Man who killed pedestrian
on Pali begins 30
days in jail

By Debra Barayuga
Star-Bulletin

Tapa

The attorney for a 22-year-old man sentenced to 30 days in jail for hitting and killing 90-year-old Anna Hara on the Pali Highway said prison is no place for his client.

"He doesn't belong there," said Nelson Goo after his client, Brandon Tamashiro, was taken into custody to begin serving his sentence.

Tamashiro was grateful, however, that he didn't get a longer sentence, Goo said. He will ask that Tamashiro be housed in the Oahu Community Correctional Center annex, where nonviolent offenders are kept.

District Judge Colette Garibaldi yesterday sentenced Tamashiro to one year probation and imposed conditions that included 30 days in jail, a five-year suspension of his driver's license and 500 hours of community service.

Garibaldi agreed with the state that incarceration would not serve the purposes of rehabilitation or deterrence, but was needed to punish Tamashiro for taking a life -- his second.

Tamashiro was 17 when he struck and killed 80-year-old Philip Kong as he crossed the Pali not far from where Hara was hit.

The state noted four traffic citations on Tamashiro's driving record from May 1996 to February 1999, three of those for speeding.

But Tamashiro was not speeding, nor was he under the influence of drugs or alcohol at the time he struck Hara, Garibaldi said. Police reports indicated he didn't see Hara, as shown by the lack of skid marks.

And it appeared to the court that he was not a good driver and was not always aware of his surroundings, Garibaldi said.

Tamashiro pleaded no contest in December to third-degree negligent homicide, punishable by up to one year in jail, because he wanted to spare the Hara family more grief.

The state had asked for at least six months. Goo had sought probation.

Church members and acquaintances of Tamashiro asked the court not to impose jail time, describing him as conscientious, respectful and extremely remorseful. Tamashiro is productive and can better serve society, but not in jail, they said.

Goo argued that even one day in jail could ruin Tamashiro: "Why take the chance he comes out worse than he goes in?"

Hara's sons said 30 days wasn't enough but was better than nothing. In court earlier, they testified about the loss of their caring mother and how it could have been avoided.

Hitting their mother with a car was tantamount to cutting her head off with a sword or shooting her with a gun, said eldest son Edmund Hara.

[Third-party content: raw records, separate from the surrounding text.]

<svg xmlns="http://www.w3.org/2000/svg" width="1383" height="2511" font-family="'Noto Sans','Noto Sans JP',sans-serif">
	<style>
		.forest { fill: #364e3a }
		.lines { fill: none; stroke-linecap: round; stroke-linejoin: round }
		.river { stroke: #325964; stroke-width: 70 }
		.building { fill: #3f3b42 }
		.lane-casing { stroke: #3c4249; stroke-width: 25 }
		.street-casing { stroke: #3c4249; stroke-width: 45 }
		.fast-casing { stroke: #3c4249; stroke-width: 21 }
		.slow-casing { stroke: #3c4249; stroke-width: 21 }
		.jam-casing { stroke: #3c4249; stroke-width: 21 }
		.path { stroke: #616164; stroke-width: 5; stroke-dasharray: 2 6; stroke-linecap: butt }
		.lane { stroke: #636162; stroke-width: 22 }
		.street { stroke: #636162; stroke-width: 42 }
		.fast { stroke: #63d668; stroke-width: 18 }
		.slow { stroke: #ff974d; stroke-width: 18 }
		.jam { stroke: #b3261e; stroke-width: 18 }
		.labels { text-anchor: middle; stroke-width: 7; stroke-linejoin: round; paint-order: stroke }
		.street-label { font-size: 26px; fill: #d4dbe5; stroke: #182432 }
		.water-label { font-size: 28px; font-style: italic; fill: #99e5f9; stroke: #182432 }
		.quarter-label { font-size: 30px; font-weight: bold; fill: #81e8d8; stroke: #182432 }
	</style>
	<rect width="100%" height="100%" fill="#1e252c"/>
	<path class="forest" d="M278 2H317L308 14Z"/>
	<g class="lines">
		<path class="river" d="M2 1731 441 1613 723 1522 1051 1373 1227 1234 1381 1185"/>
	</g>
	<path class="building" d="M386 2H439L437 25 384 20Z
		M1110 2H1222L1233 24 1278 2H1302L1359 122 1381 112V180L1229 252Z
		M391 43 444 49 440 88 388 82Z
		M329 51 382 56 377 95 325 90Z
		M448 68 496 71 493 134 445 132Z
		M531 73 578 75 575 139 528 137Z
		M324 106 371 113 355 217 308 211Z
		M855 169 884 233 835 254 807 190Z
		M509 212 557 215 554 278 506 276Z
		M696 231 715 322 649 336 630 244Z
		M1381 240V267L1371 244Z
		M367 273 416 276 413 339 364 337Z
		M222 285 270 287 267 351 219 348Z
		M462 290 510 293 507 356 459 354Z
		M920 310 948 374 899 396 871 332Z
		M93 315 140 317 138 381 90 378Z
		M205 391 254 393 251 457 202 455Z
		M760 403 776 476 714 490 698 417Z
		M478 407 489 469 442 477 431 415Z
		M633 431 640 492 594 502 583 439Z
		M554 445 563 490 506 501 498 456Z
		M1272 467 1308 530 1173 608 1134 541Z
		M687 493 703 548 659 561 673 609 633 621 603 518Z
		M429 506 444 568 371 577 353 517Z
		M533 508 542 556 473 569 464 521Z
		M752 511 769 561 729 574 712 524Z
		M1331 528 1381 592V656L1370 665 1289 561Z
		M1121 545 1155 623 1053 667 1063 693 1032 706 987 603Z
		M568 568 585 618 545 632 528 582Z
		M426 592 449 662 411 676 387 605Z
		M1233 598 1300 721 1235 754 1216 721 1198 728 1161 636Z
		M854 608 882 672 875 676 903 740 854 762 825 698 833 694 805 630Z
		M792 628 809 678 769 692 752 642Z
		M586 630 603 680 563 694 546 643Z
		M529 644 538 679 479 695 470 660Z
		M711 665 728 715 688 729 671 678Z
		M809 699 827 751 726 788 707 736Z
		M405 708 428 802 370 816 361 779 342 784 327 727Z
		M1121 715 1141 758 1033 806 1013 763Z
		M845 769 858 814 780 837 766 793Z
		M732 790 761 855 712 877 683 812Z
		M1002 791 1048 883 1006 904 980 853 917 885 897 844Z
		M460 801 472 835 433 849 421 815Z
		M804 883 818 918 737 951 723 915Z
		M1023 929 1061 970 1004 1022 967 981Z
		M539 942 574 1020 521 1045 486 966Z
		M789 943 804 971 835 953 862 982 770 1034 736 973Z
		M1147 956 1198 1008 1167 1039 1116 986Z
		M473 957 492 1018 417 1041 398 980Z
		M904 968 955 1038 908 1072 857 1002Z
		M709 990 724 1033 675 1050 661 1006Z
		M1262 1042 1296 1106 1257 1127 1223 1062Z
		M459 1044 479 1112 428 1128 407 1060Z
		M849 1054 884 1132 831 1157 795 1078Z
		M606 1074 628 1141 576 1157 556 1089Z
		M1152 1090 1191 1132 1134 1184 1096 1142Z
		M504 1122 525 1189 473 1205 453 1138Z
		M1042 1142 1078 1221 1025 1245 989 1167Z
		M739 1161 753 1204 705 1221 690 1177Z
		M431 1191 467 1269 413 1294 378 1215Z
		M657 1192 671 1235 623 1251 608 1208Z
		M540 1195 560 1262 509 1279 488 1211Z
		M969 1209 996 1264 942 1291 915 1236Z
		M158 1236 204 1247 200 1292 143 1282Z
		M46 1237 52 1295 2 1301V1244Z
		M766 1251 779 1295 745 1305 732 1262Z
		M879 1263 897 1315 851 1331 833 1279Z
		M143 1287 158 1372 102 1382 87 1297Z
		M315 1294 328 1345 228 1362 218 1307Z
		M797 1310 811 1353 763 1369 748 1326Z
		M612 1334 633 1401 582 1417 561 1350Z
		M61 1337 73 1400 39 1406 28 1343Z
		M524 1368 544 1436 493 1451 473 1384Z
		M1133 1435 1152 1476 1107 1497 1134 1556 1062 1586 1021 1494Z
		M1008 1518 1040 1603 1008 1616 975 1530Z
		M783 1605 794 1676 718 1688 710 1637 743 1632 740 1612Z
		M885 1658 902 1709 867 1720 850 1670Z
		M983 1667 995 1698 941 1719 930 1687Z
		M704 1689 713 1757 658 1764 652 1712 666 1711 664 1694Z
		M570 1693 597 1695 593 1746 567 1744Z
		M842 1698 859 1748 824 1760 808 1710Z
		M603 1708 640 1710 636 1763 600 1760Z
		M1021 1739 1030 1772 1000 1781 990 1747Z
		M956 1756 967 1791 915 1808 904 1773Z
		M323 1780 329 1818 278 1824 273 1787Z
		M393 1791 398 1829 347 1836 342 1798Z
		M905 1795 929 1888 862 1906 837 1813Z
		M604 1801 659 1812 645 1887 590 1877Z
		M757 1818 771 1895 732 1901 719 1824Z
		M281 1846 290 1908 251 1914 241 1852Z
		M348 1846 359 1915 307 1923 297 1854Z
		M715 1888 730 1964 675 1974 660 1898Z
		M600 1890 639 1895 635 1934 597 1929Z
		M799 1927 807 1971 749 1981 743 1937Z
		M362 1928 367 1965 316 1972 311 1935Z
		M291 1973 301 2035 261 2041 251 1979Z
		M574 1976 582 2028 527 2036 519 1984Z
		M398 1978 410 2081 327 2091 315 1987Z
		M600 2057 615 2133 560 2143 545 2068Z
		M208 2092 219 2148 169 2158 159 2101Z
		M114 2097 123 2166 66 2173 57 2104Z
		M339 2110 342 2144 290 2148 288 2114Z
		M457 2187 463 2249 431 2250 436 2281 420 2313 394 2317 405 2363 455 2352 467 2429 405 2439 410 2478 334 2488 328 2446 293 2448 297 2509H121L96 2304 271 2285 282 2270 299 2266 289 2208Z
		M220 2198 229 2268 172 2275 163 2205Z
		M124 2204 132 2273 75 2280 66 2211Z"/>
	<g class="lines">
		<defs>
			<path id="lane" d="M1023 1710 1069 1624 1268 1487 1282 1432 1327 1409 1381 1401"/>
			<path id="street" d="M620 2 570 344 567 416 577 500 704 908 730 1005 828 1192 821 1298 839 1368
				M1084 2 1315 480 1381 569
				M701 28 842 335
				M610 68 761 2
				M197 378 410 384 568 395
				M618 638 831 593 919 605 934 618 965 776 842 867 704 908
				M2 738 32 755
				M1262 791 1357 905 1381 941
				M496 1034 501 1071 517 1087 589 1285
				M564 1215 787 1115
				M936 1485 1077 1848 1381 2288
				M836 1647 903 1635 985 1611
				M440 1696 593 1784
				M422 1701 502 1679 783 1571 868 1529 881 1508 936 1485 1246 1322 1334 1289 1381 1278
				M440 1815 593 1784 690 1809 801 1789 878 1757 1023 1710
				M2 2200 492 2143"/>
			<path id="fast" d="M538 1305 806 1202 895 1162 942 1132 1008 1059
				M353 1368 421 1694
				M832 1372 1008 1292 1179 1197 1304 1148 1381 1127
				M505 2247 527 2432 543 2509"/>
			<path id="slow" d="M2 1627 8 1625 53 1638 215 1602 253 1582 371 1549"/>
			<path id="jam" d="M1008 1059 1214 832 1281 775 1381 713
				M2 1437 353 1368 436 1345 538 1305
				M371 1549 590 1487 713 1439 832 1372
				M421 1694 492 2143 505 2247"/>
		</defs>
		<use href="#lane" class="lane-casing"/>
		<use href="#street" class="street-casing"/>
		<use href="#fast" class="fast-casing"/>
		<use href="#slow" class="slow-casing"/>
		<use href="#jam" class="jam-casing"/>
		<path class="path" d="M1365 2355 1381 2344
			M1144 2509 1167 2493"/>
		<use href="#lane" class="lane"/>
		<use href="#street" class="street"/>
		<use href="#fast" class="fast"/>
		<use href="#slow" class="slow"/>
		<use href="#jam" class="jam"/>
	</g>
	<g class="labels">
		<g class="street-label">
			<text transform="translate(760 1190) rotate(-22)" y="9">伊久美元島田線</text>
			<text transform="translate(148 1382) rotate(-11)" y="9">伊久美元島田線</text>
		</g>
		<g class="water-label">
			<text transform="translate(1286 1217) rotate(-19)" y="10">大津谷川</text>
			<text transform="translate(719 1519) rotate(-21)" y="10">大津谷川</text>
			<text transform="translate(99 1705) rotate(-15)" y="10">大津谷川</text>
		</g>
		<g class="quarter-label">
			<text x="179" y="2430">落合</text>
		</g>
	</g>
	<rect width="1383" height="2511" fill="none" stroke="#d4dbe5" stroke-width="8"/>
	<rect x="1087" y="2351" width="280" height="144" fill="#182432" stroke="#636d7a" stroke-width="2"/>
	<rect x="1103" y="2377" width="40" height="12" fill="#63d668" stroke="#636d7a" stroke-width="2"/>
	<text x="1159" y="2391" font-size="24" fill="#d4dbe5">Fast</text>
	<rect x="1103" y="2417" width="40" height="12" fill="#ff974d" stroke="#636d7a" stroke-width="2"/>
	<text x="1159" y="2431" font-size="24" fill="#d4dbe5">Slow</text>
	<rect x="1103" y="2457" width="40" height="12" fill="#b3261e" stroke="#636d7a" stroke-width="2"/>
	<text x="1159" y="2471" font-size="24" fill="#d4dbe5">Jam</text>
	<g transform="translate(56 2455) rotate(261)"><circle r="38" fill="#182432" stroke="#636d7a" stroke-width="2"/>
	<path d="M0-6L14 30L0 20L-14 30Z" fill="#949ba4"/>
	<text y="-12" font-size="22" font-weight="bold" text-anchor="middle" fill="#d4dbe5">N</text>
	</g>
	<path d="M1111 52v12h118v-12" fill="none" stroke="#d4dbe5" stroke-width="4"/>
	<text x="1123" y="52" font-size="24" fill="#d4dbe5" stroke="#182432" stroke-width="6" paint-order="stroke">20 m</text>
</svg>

Not a day passes that he doesn't drive past the area where she was killed and envision the the pain she must have suffered from the extensive injuries she received, he said.

Prison for Tamashiro is needed to prevent him from killing again, Edmund Hara said.

It's unfair for Tamashiro to kill two people and only face a year, said Trish Morikawa, Anna Hara's granddaughter.

Her grandmother was killed three weeks before her wedding, an event she had planned for since Morikawa was a little girl.